(Page-level text extractions)
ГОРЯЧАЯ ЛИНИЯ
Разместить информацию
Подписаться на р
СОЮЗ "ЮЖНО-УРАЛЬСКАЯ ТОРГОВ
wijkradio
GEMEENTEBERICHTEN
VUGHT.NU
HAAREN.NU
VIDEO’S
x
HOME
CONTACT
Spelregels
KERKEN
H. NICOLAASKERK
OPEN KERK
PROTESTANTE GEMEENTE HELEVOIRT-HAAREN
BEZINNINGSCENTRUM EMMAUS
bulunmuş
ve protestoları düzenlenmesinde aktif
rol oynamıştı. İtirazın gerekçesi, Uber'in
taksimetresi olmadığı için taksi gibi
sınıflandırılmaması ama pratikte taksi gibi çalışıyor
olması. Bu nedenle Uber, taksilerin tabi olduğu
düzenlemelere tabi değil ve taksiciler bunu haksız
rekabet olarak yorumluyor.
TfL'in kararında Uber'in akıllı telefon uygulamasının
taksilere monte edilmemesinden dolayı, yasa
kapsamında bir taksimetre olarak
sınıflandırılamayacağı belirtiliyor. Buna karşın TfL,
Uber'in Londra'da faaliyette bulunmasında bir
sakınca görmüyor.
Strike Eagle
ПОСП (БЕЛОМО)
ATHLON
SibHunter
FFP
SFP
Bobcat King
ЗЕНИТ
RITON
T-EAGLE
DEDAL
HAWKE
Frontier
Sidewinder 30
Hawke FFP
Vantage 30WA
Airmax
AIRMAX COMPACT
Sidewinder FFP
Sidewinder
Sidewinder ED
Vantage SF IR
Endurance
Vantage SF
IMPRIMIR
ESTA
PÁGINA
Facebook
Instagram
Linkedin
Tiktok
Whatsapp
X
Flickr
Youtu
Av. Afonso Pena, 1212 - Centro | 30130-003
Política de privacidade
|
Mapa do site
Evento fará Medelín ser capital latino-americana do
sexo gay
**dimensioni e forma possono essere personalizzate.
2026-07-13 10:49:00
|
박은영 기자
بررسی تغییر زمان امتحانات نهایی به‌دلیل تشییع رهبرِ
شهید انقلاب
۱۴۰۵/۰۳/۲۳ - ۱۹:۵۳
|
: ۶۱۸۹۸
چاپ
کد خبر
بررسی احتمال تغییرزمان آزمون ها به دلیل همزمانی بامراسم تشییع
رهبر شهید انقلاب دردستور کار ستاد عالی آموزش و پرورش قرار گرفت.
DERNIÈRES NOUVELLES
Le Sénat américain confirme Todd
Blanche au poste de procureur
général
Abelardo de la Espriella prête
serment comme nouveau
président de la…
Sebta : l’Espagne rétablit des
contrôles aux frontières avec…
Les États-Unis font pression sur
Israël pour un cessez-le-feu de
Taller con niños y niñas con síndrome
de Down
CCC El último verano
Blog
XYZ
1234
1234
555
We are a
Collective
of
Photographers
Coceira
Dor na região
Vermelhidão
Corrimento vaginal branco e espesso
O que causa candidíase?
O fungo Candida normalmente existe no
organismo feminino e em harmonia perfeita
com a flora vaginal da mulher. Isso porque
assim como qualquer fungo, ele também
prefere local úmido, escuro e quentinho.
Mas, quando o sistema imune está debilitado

▶ _WHAT IS REQUIRED_:
Please go over the data above and copy each line with "fungo" in it.

▶ _TASK OUTPUT_:
O fungo Candida normalmente existe no
assim como qualquer fungo, ele também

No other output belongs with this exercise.